Review: PSB Speakers Imagine Mini Speaker System Page 4
If you want true high-end sound quality in a truly tiny speaker, the PSB Imagine Mini I clearly one of the best options going. Match it up with a good subwoofer like the SubSonic 1 (and add more Minis and an Imagine C if you want surround sound) and you’ll have a system that sounds like something much bigger and much more expensive.
• minispeaker 82 Hz to 20 kHz ±3.0 dB
• center 61 Hz to 20 kHz ±3.8 dB
• subwoofer 36 to 145 Hz ±3 dB
Sensitivity (SPL at 1 meter/1 watt)
• minispeaker 84.6 dB
• center 86.7 dB
• minispeaker 3.1/8 ohms
• center 4.8/8 ohms
• minispeaker 63 Hz at 91 dB
• center 40 Hz at 103 dB
Bass output, subwoofer (CEA-2010 standard)
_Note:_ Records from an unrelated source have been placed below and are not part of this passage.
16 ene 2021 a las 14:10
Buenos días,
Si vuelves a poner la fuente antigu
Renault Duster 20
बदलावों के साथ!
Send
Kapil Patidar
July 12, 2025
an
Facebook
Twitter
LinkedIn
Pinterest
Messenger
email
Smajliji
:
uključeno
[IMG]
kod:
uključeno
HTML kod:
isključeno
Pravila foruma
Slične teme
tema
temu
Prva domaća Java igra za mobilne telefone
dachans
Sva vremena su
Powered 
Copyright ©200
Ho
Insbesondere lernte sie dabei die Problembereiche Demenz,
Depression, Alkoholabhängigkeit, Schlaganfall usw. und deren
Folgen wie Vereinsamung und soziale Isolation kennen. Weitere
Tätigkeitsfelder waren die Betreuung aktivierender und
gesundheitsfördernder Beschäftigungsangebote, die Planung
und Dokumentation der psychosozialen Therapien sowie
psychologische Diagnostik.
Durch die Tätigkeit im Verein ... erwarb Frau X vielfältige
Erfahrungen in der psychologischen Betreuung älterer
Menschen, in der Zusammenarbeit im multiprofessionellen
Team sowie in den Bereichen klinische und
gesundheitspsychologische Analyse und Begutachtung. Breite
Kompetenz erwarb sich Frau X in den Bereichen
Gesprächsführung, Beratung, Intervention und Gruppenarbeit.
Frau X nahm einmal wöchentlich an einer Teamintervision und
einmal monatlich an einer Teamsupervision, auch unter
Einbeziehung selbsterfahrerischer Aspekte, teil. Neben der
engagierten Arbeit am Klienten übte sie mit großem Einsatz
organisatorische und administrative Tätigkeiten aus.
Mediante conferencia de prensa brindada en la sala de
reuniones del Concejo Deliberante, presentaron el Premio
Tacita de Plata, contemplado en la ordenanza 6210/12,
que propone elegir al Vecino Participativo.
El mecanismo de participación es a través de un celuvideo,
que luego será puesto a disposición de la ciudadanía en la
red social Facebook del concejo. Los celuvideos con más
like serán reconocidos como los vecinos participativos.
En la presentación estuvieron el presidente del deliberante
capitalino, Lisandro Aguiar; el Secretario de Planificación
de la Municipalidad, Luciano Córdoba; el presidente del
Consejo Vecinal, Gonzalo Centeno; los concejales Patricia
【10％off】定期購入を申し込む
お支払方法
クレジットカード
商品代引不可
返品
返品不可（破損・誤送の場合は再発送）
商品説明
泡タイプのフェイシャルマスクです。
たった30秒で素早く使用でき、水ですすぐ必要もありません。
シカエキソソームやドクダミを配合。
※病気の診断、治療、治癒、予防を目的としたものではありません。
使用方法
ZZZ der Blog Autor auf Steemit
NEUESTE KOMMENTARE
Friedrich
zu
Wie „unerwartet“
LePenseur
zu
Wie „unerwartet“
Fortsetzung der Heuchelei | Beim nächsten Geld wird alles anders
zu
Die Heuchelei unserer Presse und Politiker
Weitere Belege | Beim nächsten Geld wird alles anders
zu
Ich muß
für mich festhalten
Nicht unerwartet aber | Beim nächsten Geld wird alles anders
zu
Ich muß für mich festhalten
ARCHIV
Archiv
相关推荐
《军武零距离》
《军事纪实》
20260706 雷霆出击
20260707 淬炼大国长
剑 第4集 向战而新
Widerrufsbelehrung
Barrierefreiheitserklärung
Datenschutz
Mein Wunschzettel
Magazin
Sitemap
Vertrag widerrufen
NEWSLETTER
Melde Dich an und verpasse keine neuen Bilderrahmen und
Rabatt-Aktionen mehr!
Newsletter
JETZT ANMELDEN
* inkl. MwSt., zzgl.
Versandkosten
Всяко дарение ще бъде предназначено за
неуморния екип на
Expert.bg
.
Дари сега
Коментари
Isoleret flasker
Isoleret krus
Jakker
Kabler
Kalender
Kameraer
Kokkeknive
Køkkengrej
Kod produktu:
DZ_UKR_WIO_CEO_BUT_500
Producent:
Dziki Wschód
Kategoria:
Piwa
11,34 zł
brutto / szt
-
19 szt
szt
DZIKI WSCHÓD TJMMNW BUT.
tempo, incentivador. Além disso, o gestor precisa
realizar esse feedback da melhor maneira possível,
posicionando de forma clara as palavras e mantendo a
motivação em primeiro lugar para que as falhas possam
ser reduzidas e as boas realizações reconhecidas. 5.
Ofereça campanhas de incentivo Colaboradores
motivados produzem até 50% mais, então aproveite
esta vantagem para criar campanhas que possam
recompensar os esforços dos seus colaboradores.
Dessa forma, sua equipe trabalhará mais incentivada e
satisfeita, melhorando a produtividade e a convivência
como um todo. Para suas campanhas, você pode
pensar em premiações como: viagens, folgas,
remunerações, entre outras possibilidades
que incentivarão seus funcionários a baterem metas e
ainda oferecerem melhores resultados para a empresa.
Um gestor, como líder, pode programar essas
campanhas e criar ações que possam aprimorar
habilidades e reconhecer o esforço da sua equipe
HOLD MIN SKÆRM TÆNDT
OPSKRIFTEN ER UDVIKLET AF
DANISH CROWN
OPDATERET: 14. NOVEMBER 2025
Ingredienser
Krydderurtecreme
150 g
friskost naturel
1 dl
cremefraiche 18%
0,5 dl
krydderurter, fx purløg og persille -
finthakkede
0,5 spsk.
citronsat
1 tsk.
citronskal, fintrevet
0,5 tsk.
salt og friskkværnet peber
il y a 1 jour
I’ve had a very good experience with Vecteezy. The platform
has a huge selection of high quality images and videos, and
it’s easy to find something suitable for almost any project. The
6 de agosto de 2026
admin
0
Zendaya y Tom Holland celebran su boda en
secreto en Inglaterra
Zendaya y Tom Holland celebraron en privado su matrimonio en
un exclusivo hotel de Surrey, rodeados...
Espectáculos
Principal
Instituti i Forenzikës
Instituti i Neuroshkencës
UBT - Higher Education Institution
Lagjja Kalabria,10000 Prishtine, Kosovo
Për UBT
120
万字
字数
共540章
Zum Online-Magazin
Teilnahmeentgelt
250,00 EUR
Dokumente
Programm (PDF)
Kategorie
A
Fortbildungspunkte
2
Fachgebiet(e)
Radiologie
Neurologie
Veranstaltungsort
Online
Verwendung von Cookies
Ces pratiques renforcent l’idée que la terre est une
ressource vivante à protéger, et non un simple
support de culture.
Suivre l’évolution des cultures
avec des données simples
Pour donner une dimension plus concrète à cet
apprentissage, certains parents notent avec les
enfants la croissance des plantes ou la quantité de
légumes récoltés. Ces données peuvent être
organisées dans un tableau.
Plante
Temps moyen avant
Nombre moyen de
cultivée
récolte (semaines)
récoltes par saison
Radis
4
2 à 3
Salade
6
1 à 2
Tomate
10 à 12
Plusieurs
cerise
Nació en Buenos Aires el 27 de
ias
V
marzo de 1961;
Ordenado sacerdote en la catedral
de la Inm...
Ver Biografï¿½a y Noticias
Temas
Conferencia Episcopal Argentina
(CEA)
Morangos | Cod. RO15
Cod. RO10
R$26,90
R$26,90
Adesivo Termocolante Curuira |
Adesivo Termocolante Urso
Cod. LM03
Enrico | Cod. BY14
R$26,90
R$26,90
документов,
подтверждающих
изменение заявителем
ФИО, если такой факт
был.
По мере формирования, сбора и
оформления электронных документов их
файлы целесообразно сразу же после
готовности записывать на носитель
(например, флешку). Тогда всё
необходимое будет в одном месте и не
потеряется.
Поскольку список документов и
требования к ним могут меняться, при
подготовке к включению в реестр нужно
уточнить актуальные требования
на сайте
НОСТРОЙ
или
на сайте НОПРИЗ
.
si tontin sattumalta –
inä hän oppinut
• Ultra-low bass (20-31.5 Hz) average: 79.4 dB
20 Hz: NA
25 Hz: 78.0 dB
31.5 Hz: 100.2 dB
• Low bass (40-63 Hz) average: 114.9 dB
40 Hz: 112.7 dB
50 Hz: 118.5 dB
63 Hz: 113.5 dB
I measured the Imagine Mini and Imagine C center speaker without grilles at a distance of 2 meters. Both sat atop a 2-meter-high stand to give quasi-anechoic results down to 250 Hz. The curves in the graph show an averaged response from 0° to 30°, smoothed to 1/12th of an octave. I close-miked the woofers and ports of both speakers, and then scaled and summed the results to get each speaker’s bass response. I then spliced the bass responses to the averaged quasi-anechoic responses to produce the curves you see here. To measure the SubSonic 1 subwoofer’s frequency response, I used a ground-plane measurement at 2 meters.
The Imagine Mini and Imagine C responses are normalized to 0 dB at 1 kHz, and the subwoofer is normalized so that its peak response shows as +3 dB. The Imagine Mini exhibits the classic measured response for a great minispeaker: a slight hump in the bass to give it a little extra oomph, a flat midrange, and a slight downward tilt to the tonal balance to keep it from sounding thin. There’s what seems to be a slight tweeter resonance at 17.5 kHz, but the peak it creates is so narrow and so high in frequency that I’m positive I can’t hear it and I doubt you can, either.
Off-axis response is outstanding. Other than the usual treble rolloff, there are no off-axis anomalies until you get out to 60° off-axis, where a 7-dB dip appears at 1.2 kHz. When measured on-axis, the sole significant effect of the grille is a 5.6-dB dip at 11 kHz. Pretty much ditto for the Imagine C, except the tonal balance is flatter and there’s a bigger bump in the bass; except for that bump, the C would measure flatter than the Mini, which is quite a feat for a two-way center speaker. (This measurement is with the port plug removed.) Off-axis response is very clean out to 30°, but past that, at 45° and 60° off-axis, you see major interference between the two woofers, resulting in 28- to 30-dB dips in the 1-kHz region. These are big and probably audible dips. I wonder if they’re the cause of my perception of a slight midrange emphasis, i.e., the dip made the region from 1 to 2 kHz seem subjectively emphasized. The grille produces a 3.9-dB dip at 11 kHz, but no other significant measurable effects.
Practically any amp or receiver can drive these speakers to reasonably loud levels. Average sensitivity from 300 Hz to 10 kHz at 1 watt (2.83 volts), measured quasi-anechoically at 1 meter, is a little low for the Imagine Mini at 84.6 dB, but about average for the Imagine C at 86.7 dB. Impedance runs 8 ohms nominal for both speakers. While the Imagine Mini drops to a somewhat low 3.1 ohms at 400 Hz, the impedance phase is just +4°, so it shouldn’t present a problem. Minimum impedance for the Imagine C is 4.8 ohms at 200 Hz, with phase of –3°. Maximum phase shift for the Mini is –71° at 132 Hz/9.3 ohms; for the C, it’s –69° at 94 Hz/17 ohms.
I measured the output of the SubSeries 1 using CEA-2010 methodology. Measurements were made on the ground at 2 meters; 6 dB was added to the results to approximate measurements at 1 meter. The SubSeries 1 has amazing output in the low bass (40-63 Hz) region, comparable to that of many much larger subs, but the output in the ultra-low bass (20-31.5 Hz) is weak, with decent output at 31.5 Hz but practically nothing below that. (To get the 20-Hz figure to calculate the ultra-low bass average, I subtracted 18 dB from the 25-Hz figure per CEA-2010 practice.) Combined low-pass function of the crossover, driver, and enclosure is about –16 dB/octave. —B.B.